According to the SCA the increases are based on a number of pillars, the most important of which is average freight rates for various times of vessels.

“In this regard, there were considerable and consecutive increases within the past period; especially in containerships' freight rates, compared to those recorded before the Covid-19 pandemic which will be reflected in the high operational profits that will be achieved by navigational lines throughout 2023 in light of the continued impact of the disturbances in global supply chains and the congestion in ports world-wide, as well as the fact that shipping lines have secured long-term shipping contracts at very high rates,” said Adm Rabiee.

The much-improved performance of the tanker market was also noted by the SCA with daily crude tanker charter rates up 88% compared to average rates in 2021, average daily rates for LNG carriers increasing by 11% compared to the previous year.

Tolls for all vessel types including tankers and containerships will increase by 15%. The only exceptions are dry bulk ships, where charter rates are currently extremely low and cruise ships, a sector still recovering from an almost total shutdown during the pandemic.

It comes at a time when ship operators already face rising fuel costs, however, the increased savings made on higher fuel costs by using the shorter route through the Suez Canal was used in part to justify the toll increases.

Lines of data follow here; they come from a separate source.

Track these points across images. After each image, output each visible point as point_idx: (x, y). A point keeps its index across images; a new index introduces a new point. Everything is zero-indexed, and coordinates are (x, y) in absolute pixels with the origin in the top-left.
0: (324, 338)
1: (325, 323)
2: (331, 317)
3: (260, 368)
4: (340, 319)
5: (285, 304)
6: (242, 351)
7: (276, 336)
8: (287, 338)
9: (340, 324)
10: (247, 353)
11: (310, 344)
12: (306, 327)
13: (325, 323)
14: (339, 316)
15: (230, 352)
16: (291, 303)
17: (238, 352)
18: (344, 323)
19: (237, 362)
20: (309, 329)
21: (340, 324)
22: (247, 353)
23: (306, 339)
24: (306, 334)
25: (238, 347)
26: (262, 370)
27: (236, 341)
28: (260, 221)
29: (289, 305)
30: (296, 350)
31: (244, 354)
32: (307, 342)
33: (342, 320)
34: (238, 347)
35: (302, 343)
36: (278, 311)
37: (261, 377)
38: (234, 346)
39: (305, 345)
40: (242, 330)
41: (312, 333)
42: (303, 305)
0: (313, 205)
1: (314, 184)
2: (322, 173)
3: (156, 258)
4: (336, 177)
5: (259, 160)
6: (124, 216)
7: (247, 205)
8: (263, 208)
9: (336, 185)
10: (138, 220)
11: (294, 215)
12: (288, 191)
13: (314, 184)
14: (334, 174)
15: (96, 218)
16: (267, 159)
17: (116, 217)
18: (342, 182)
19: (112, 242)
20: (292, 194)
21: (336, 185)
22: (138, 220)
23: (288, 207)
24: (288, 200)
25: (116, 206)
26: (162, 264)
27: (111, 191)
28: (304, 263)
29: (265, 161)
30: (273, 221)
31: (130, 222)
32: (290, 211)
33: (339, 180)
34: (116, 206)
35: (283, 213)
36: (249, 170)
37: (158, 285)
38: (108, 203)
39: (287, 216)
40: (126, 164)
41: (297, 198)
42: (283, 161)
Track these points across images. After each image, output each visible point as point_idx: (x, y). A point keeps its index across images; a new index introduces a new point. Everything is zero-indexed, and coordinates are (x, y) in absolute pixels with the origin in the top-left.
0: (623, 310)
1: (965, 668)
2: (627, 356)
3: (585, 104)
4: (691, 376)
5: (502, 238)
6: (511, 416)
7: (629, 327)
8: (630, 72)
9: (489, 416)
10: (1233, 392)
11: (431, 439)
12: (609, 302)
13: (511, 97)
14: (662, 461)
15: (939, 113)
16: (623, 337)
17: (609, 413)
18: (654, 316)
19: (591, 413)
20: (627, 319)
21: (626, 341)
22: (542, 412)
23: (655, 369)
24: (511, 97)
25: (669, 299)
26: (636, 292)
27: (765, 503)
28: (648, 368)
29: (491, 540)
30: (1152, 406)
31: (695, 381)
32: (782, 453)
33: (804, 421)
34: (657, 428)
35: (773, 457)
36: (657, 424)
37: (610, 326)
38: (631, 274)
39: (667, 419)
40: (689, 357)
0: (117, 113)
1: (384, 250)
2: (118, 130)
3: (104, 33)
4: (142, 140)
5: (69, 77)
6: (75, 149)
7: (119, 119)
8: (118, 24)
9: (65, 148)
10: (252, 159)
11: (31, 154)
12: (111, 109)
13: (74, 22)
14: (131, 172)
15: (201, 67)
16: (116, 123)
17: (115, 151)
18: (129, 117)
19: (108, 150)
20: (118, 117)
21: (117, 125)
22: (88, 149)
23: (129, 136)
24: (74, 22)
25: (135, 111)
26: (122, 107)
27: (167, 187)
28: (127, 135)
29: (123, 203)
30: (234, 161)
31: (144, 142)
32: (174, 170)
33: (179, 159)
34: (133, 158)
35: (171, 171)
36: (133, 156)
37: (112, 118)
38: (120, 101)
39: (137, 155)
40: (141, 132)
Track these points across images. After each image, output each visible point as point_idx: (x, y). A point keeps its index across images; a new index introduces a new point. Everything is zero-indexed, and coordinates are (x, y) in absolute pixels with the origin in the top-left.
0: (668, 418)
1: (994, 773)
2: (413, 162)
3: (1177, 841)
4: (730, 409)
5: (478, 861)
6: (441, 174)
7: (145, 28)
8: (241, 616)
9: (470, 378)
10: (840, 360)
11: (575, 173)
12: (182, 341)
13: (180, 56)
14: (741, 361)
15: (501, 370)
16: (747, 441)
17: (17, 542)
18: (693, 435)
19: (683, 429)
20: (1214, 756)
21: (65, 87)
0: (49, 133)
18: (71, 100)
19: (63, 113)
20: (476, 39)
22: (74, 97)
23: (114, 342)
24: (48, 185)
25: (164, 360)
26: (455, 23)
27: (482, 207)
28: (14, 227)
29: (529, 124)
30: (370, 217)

The Suez Canal offers a significantly shorter route between Asia and Europe with the alternative involving sailing round the Cape of Good Hope.

When the Suez Canal was blocked by the grounded containership Ever Given in March 2021 analysts Sea Intelligence estimated on the basis of vessels sailing at 17 knots transiting via the Cape of Good Hope would add seven days to a Singapore to Rotterdam voyage, 10 days to West Mediterranean, a little over two weeks to East Mediterranean and between 2.5 – 4.5 days to the US East Coast.

Adm Rabiee also noted that the increases are inevitable given current global inflation of over 8% and increasing operational and navigational costs for the Suez Canal.

“It was emphasized as well that the SCA adopts a number of mechanisms with the sole aim of having its pricing policies cope with the changes in the maritime transport market and to ensure that the Canal remains the most efficient and least costly route compared to alternative routes,” the Authority said.

These take the form of rebates of up to 75% for specific sectors of shipping for defined periods if market conditions result in the canal becoming less competitive.